Description of the task> When you find the word "stall" in a line of the entries, please copy the whole line.

(Circuit design data)
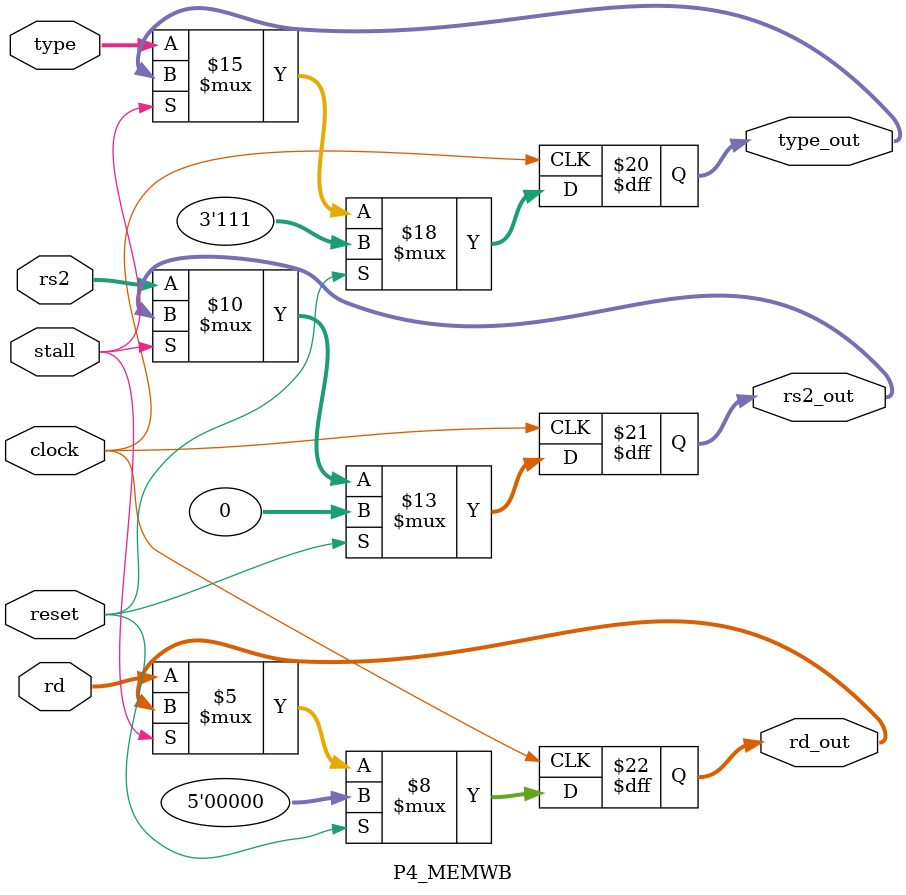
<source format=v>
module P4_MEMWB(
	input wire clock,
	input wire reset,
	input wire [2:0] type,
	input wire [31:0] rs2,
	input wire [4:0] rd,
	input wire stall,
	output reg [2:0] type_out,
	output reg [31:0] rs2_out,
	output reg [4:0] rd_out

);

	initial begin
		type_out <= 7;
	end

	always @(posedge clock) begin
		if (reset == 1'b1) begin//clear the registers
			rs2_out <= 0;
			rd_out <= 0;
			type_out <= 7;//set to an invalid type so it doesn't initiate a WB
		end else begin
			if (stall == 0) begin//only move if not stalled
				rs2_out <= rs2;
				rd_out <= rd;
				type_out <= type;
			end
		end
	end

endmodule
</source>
--
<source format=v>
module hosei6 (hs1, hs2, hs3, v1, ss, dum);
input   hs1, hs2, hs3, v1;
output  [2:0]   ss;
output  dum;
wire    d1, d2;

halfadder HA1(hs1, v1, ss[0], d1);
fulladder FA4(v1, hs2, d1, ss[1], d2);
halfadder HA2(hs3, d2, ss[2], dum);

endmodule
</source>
--
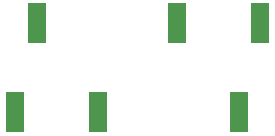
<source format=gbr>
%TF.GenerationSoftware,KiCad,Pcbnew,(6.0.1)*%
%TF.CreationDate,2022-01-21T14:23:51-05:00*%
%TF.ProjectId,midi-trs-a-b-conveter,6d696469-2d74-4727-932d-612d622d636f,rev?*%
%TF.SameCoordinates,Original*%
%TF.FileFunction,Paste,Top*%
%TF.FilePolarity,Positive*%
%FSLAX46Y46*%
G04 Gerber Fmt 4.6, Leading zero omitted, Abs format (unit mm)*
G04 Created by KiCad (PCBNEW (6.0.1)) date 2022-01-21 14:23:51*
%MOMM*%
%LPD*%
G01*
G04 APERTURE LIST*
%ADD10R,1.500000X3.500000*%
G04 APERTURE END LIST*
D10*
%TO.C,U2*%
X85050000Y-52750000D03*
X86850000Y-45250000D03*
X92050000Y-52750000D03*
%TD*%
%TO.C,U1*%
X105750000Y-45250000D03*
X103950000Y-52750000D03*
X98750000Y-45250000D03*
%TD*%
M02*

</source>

Result of this task>
	input wire stall,
			if (stall == 0) begin//only move if not stalled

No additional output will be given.